> **DOCUMENT**:
Using Hubble’s Space Telescope Imaging 
Spectrograph (STIS), Sparks and his team observed 
Europa 10 times between late 2013 and early 2015 as 
it crossed the face of Jupiter. Watching in ultraviolet 
light, in which Europa’s icy surface appears very 
dark, they looked for shadows of the plumes backlit 
against Jupiter’s bright, smooth cloudscapes. Three 
times, painstaking analysis and image processing 
unveiled what looked like ultraviolet shadows
soaring over the southern edge of Europa’s
silhouette. If they were plumes, they would contain 
an estimated few million kilograms of material and 
reach about 200 kilometers above Europa’s surface.
This is not the first time scientists have spied 
plumes on Europa. Lorenz Roth, an astronomer now 
at the Royal Institute of Technology in Stockholm, 
led a team of researchers who glimpsed what could 
be a single similarly sized and located plume in 2012. 
Those findings, reported in Science in 2013, also used 
Hubble’s STIS instrument. But instead of glimpsing 
shadows, the findings recorded the ultraviolet 
emission near Europa’s south pole of what could 
have been hydrogen and oxygen—exactly what 
would be produced by a plume of water vapor 
dissociating into its constituent atomic elements as it 
is bombarded by particles trapped in Jupiter’s 
powerful magnetic field.
Afterward, however, the putative plumes observed 
by Roth’s team vanished, failing to manifest in 
archival data or in every new search by other 
telescopes—until now. Perhaps, some thought, the 
plumes only appeared when Europa reached the 
farthest edge of its orbit, where the collective 
gravitational tugs of Jupiter and its other moons 
could flex and “tidally heat” Europa’s interior, 
opening fissures and melting ice to vent water into 
space. Or maybe it was a one-time event produced by 
an unseen asteroid or comet hitting Europa’s surface. 
Less-charitable skeptics speculated instead that 
plume-hungry scientists were just succumbing to 
pareidolia, the human mind’s tendency to find 
patterns in chaos and project significance onto 
meaningless noise.
With the new detections reported by Sparks’s 
team, the “tidal heating” hypothesis seems weaker 
than before—the possible plumes they spotted do not 
seem to occur when Europa’s tidal heating should be 
strongest. This means that, if the plumes do exist, 
they now lack an obvious source of heating that 
could also explain their observed dimensions and 
mysterious intermittency. Similarly, because Sparks’s 
team has witnessed the plumes apparently recurring, 
the “one-time impact” idea loses its luster, too.

[Questions on scene geometry]
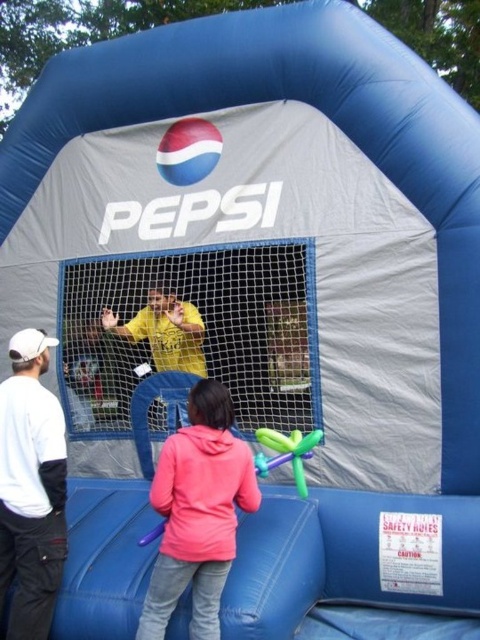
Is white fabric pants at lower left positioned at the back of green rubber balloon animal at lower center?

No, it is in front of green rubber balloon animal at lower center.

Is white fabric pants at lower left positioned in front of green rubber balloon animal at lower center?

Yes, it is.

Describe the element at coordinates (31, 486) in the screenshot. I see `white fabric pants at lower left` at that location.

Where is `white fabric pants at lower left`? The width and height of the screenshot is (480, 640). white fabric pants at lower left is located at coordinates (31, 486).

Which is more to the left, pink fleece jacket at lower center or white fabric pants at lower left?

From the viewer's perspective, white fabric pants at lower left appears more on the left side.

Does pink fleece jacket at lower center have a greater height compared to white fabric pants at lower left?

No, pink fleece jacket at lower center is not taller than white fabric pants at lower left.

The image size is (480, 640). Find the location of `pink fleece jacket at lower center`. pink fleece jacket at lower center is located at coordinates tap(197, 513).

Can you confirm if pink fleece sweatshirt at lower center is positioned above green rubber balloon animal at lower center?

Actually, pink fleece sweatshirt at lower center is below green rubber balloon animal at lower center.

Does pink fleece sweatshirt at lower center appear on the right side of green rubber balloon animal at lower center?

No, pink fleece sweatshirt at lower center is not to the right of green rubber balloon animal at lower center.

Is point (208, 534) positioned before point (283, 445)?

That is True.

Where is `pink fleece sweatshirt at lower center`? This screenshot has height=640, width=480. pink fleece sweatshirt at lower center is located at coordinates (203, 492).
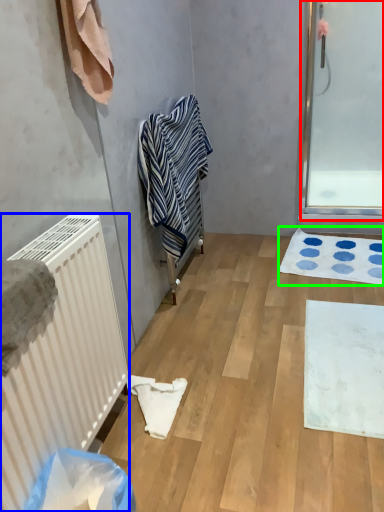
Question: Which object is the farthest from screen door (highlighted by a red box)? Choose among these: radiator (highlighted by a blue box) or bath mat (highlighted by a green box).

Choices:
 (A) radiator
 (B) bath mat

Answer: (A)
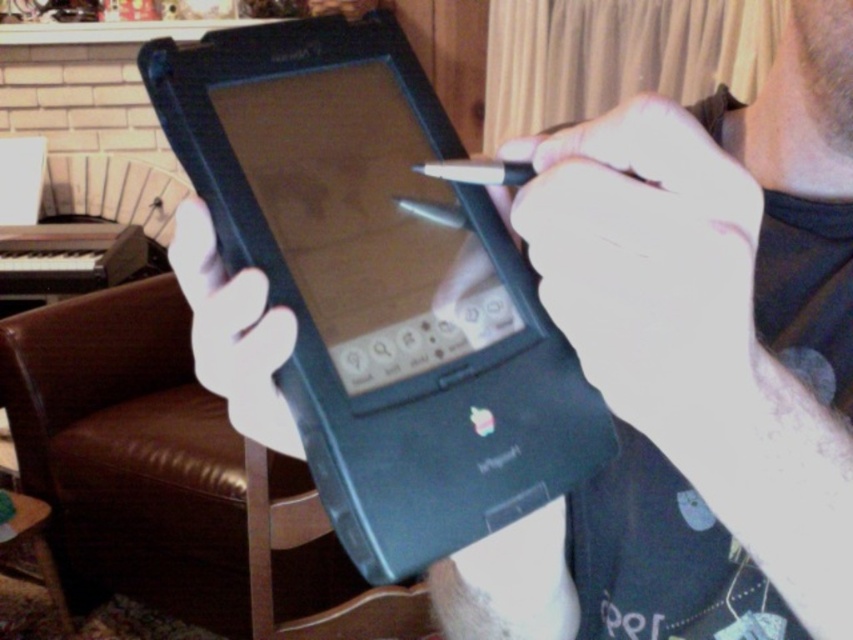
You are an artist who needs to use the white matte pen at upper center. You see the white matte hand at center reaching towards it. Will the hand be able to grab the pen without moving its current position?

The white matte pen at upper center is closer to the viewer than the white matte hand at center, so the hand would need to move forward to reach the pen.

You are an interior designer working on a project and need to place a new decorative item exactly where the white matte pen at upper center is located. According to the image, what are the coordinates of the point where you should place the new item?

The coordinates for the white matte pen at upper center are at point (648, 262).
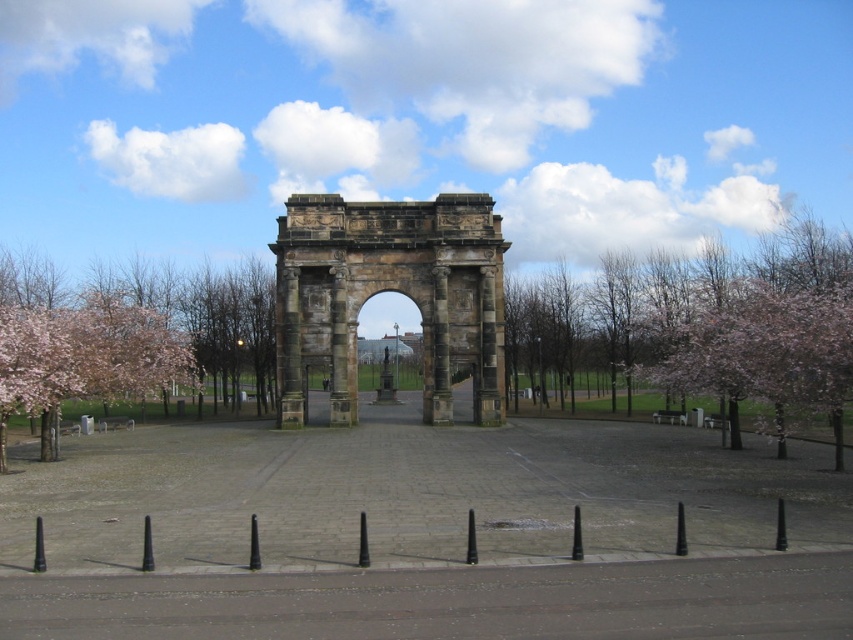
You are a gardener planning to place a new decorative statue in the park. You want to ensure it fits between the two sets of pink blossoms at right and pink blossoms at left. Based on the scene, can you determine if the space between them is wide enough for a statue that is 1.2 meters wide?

> **EXERCISE TASKS**:
A - According to the Europa plume text, about how high above Europa's surface would the plumes reach?
B - In the rows, copy out word for word the lines from the one containing "You are an interior" through the one containing "The coordinates for", including both.

> **ANSWERS TO THE PROBLEMS**:
A - About 200 kilometers.

B -
You are an interior designer working on a project and need to place a new decorative item exactly where the white matte pen at upper center is located. According to the image, what are the coordinates of the point where you should place the new item?

The coordinates for the white matte pen at upper center are at point (648, 262).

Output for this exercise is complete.